Question

How do you write the partial fraction decomposition of the rational expression `(-13x+11) / (2x^3 - 2x^2 + x - 1)`?

Answer 1

`(-13x+11)/(2x^3-2x^2+x-1)=(-2/3)/(x-1)+(4/3x-35/3)/(2x^2+1)`

Explanation:

From the given `(-13x+11)/(2x^3-2x^2+x-1)`, we start by getting all the factors of the denominator

I will assume that we already know factoring, ok?
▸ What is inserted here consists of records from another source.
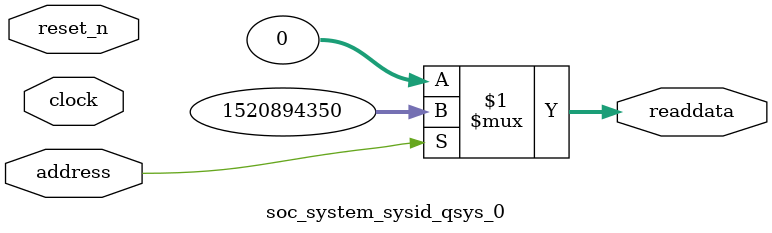
<source format=v>



// synthesis translate_off
`timescale 1ns / 1ps
// synthesis translate_on

// turn off superfluous verilog processor warnings 
// altera message_level Level1 
// altera message_off 10034 10035 10036 10037 10230 10240 10030 

module soc_system_sysid_qsys_0 (
               // inputs:
                address,
                clock,
                reset_n,

               // outputs:
                readdata
             )
;

  output  [ 31: 0] readdata;
  input            address;
  input            clock;
  input            reset_n;

  wire    [ 31: 0] readdata;
  //control_slave, which is an e_avalon_slave
  assign readdata = address ? 1520894350 : 0;

endmodule



</source>
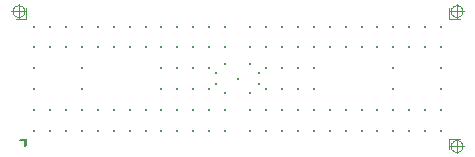
<source format=gbr>
G75*
%IPPOS*%
%FSLAX24Y24*%
%MOIN*%
%ADD10C,0.00100*%
%ADD11C,0.00200*%
%ADD12C,0.00400*%
%ADD13C,0.00800*%
%ADD14C,0.01500*%
%ADD15C,0.02500*%
%ADD16C,0.04000*%
%ADD17C,0.40000*%
%ADD18C,0.20000*%
%ADD19C,0.09358*%
%ADD20C,0.09600*%
%ADD21C,0.01300*%
%ADD22C,0.03000*%
%LNGB-PTH*%
%LPD*%
G54D10*
X-201Y-5D02*
X-246Y-54D01*
X-54D01*
Y-246D01*
X-5Y-201D01*
Y-5D01*
X-201D01*
X-223Y-44D02*
X-246Y-54D01*
X-44Y-223D02*
X-54Y-246D01*
G54D11*
X-197Y-15D02*
X-223Y-44D01*
X-44D01*
Y-223D01*
X-15Y-197D01*
Y-15D01*
X-197D01*
X-119Y-15D02*
Y-44D01*
X-138D02*
Y-15D01*
X-157D02*
Y-44D01*
X-176D02*
Y-15D01*
X-195D02*
Y-44D01*
X-214D02*
Y-34D01*
X-100Y-44D02*
Y-15D01*
X-81D02*
Y-44D01*
X-62D02*
Y-15D01*
X-43D02*
Y-222D01*
X-24Y-205D02*
Y-15D01*
G54D10*
X-201Y-5D02*
X-246Y-54D01*
X-54D01*
Y-246D01*
X-5Y-201D01*
Y-5D01*
X-201D01*
X14352Y-54D02*
X14321Y-56D01*
X14291Y-63D01*
X14263Y-75D01*
X14237Y-91D01*
X14214Y-111D01*
X14194Y-134D01*
X14178Y-160D01*
X14166Y-189D01*
X14159Y-218D01*
X14157Y-249D01*
D02*
X14159Y-279D01*
X14166Y-309D01*
X14178Y-337D01*
X14194Y-364D01*
X14214Y-387D01*
X14237Y-407D01*
X14263Y-423D01*
X14291Y-434D01*
X14321Y-442D01*
X14352Y-444D01*
X14100Y0D02*
X14449D01*
X14352Y-249D02*
X14116D01*
X14100Y0D02*
Y-349D01*
X14352Y-444D02*
X14382Y-442D01*
X14412Y-434D01*
X14440Y-423D01*
X14466Y-407D01*
X14490Y-387D01*
X14509Y-364D01*
X14525Y-337D01*
X14537Y-309D01*
X14544Y-279D01*
X14547Y-249D01*
X14352D02*
Y-484D01*
X14547Y-249D02*
X14544Y-218D01*
X14537Y-189D01*
X14525Y-160D01*
X14509Y-134D01*
X14490Y-111D01*
X14466Y-91D01*
X14440Y-75D01*
X14412Y-63D01*
X14382Y-56D01*
X14352Y-54D01*
Y-249D02*
X14587D01*
X14352D02*
Y-13D01*
X-252Y4444D02*
X-282Y4442D01*
X-312Y4434D01*
X-340Y4423D01*
X-366Y4407D01*
X-390Y4387D01*
X-409Y4364D01*
X-425Y4337D01*
X-437Y4309D01*
X-444Y4279D01*
X-447Y4249D01*
D02*
X-444Y4218D01*
X-437Y4189D01*
X-425Y4160D01*
X-409Y4134D01*
X-390Y4111D01*
X-366Y4091D01*
X-340Y4075D01*
X-312Y4063D01*
X-282Y4056D01*
X-252Y4054D01*
Y4249D02*
X-487D01*
X-252Y4054D02*
X-221Y4056D01*
X-191Y4063D01*
X-163Y4075D01*
X-137Y4091D01*
X-114Y4111D01*
X-94Y4134D01*
X-78Y4160D01*
X-66Y4189D01*
X-59Y4218D01*
X-57Y4249D01*
X-252D02*
Y4013D01*
X0Y4000D02*
Y4349D01*
Y4000D02*
X-349D01*
X-57Y4249D02*
X-59Y4279D01*
X-66Y4309D01*
X-78Y4337D01*
X-94Y4364D01*
X-114Y4387D01*
X-137Y4407D01*
X-163Y4423D01*
X-191Y4434D01*
X-221Y4442D01*
X-252Y4444D01*
Y4249D02*
X-16D01*
X-252D02*
Y4484D01*
X14547Y4249D02*
X14544Y4279D01*
X14537Y4309D01*
X14525Y4337D01*
X14509Y4364D01*
X14490Y4387D01*
X14466Y4407D01*
X14440Y4423D01*
X14412Y4434D01*
X14382Y4442D01*
X14352Y4444D01*
Y4054D02*
X14382Y4056D01*
X14412Y4063D01*
X14440Y4075D01*
X14466Y4091D01*
X14490Y4111D01*
X14509Y4134D01*
X14525Y4160D01*
X14537Y4189D01*
X14544Y4218D01*
X14547Y4249D01*
X14352D02*
X14587D01*
X14157D02*
X14159Y4218D01*
X14166Y4189D01*
X14178Y4160D01*
X14194Y4134D01*
X14214Y4111D01*
X14237Y4091D01*
X14263Y4075D01*
X14291Y4063D01*
X14321Y4056D01*
X14352Y4054D01*
Y4249D02*
Y4013D01*
X14100Y4000D02*
Y4349D01*
Y4000D02*
X14449D01*
X14352Y4444D02*
X14321Y4442D01*
X14291Y4434D01*
X14263Y4423D01*
X14237Y4407D01*
X14214Y4387D01*
X14194Y4364D01*
X14178Y4337D01*
X14166Y4309D01*
X14159Y4279D01*
X14157Y4249D01*
X14352D02*
X14116D01*
X14352D02*
Y4484D01*
G54D21*
X265Y3735D03*
Y3041D03*
Y2347D03*
Y1653D03*
Y959D03*
Y265D03*
X6635Y2495D03*
Y1505D03*
X6335Y2180D03*
Y1820D03*
X7050Y2000D03*
X796Y3735D03*
X1327D03*
X1858D03*
X2388D03*
X2919D03*
X3450D03*
X3981D03*
X4512D03*
X5043D03*
X5573D03*
X6104D03*
X6635D03*
X796Y3041D03*
X1327D03*
X1858D03*
X2388D03*
X2919D03*
X3450D03*
X3981D03*
X4512D03*
X5043D03*
X5573D03*
X6104D03*
X1858Y2347D03*
X4512D03*
X5043D03*
X5573D03*
X6104D03*
X1858Y1653D03*
X4512D03*
X5043D03*
X5573D03*
X6104D03*
X796Y959D03*
X1327D03*
X1858D03*
X2388D03*
X2919D03*
X3450D03*
X3981D03*
X4512D03*
X5043D03*
X5573D03*
X6104D03*
X796Y265D03*
X1327D03*
X1858D03*
X2388D03*
X2919D03*
X3450D03*
X3981D03*
X4512D03*
X5043D03*
X5573D03*
X6104D03*
X6635Y3041D03*
Y959D03*
Y265D03*
X13835Y3735D03*
Y3041D03*
Y2347D03*
Y1653D03*
Y959D03*
Y265D03*
X7465Y2495D03*
Y1505D03*
X7765Y2180D03*
Y1820D03*
X13304Y3735D03*
X12773D03*
X12243D03*
X11712D03*
X11181D03*
X10650D03*
X10119D03*
X9588D03*
X9058D03*
X8527D03*
X7996D03*
X7465D03*
X13304Y3041D03*
X12773D03*
X12243D03*
X11712D03*
X11181D03*
X10650D03*
X10119D03*
X9588D03*
X9058D03*
X8527D03*
X7996D03*
X12243Y2347D03*
X9588D03*
X9058D03*
X8527D03*
X7996D03*
X12243Y1653D03*
X9588D03*
X9058D03*
X8527D03*
X7996D03*
X13304Y959D03*
X12773D03*
X12243D03*
X11712D03*
X11181D03*
X10650D03*
X10119D03*
X9588D03*
X9058D03*
X8527D03*
X7996D03*
X13304Y265D03*
X12773D03*
X12243D03*
X11712D03*
X11181D03*
X10650D03*
X10119D03*
X9588D03*
X9058D03*
X8527D03*
X7996D03*
X7465Y3041D03*
Y959D03*
Y265D03*
M02*


	THIS DOCUMENT AND ITS CONTENTS ARE OWNED BY, AND ARE
THE CONFIDENTIAL AND PROPRIETARY INFORMATION OF, MINI-CIRCUITS
("CONFIDENTIAL INFORMATION") AND MINI-CIRCUITS RESERVES ALL
DESIGN, USE, MANUFACTURING AND REPRODUCTION RIGHTS THERETO.
UNLESS OTHERWISE EXPRESSLY AGREED TO IN WRITING BY MINI-
CIRCUITS, THE CONFIDENTIAL INFROMATION WILL: (i) BE USED BY MINI-
CIRCUITS' VENDORS, VENDEES, OR THE UNITED STATES GOVERNMENT
("RECEIVING PARTY") SOLELY TO PROMOTE THE COMMERCIAL
RELATIONSHIP BETWEEN RECEIVING PARTY AND MINI-CIRCUITS
("PURPOSE") AND THEN ONLY TO THE EXTENT SPECIFIED BY MINI-
CIRCUITS; (ii) NOT BE USED FOR ANY OTHER PURPOSE AND NOT BE USED
IN ANY WAY DETRIMENTAL TO MINI-CIRCUITS OR TO COMPETE AGAINST
MINI-CIRCUITS; AND (iii) BE KEPT CONFIDENTIAL BY THE RECEIVING PARTY
AND RECEIVING PARTY AGREES NOT TO DISCLOSE THE CONFIDENTIAL
INFORMATION TO ANY THIRD PARTY.

</source>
`2x^3-2x^2+x-1=(x-1)(2x^2+1)`

This is our denominator for the right sides of the equation

Let us set up the equation and the variables A, B

`(-13x+11)/(2x^3-2x^2+x-1)=A/(x-1)+(Bx+C)/(2x^2+1)`

Simplify using the LCD`=(x-1)(2x^2+1)`

`(-13x+11)/(2x^3-2x^2+x-1)=(A(2x^2+1)+(Bx+C)(x-1))/((x-1)(2x^2+1))`

Expand then simplify

`(-13x+11)/(2x^3-2x^2+x-1)=(2Ax^2+A+Bx^2-Bx+Cx-C)/((x-1)(2x^2+1))`

Rearrange from highest to lowest degree the terms in the numerator at the right side of the equation

`(-13x+11)/(2x^3-2x^2+x-1)=(2Ax^2+Bx^2-Bx+Cx+A-C)/((x-1)(2x^2+1))`

Let us match the numerical coefficients of the terms of the numerators of the left and right side of the equation

`(0*x^2+(-13)x^1+11*x^0)/(2x^3-2x^2+x-1)=((2A+B)x^2+(-B+C)x^1+(A-C)*x^0)/((x-1)(2x^2+1))`

The equations are

`2A+B=0`
`-B+C=-13`
`A-C=11`

Simultaneous solution results to

`A=-2/3`
`B=4/3`
`C=-35/3`

Our final answer

`(-13x+11)/(2x^3-2x^2+x-1)=(-2/3)/(x-1)+(4/3x-35/3)/(2x^2+1)`

God bless....I hope the explanation is useful.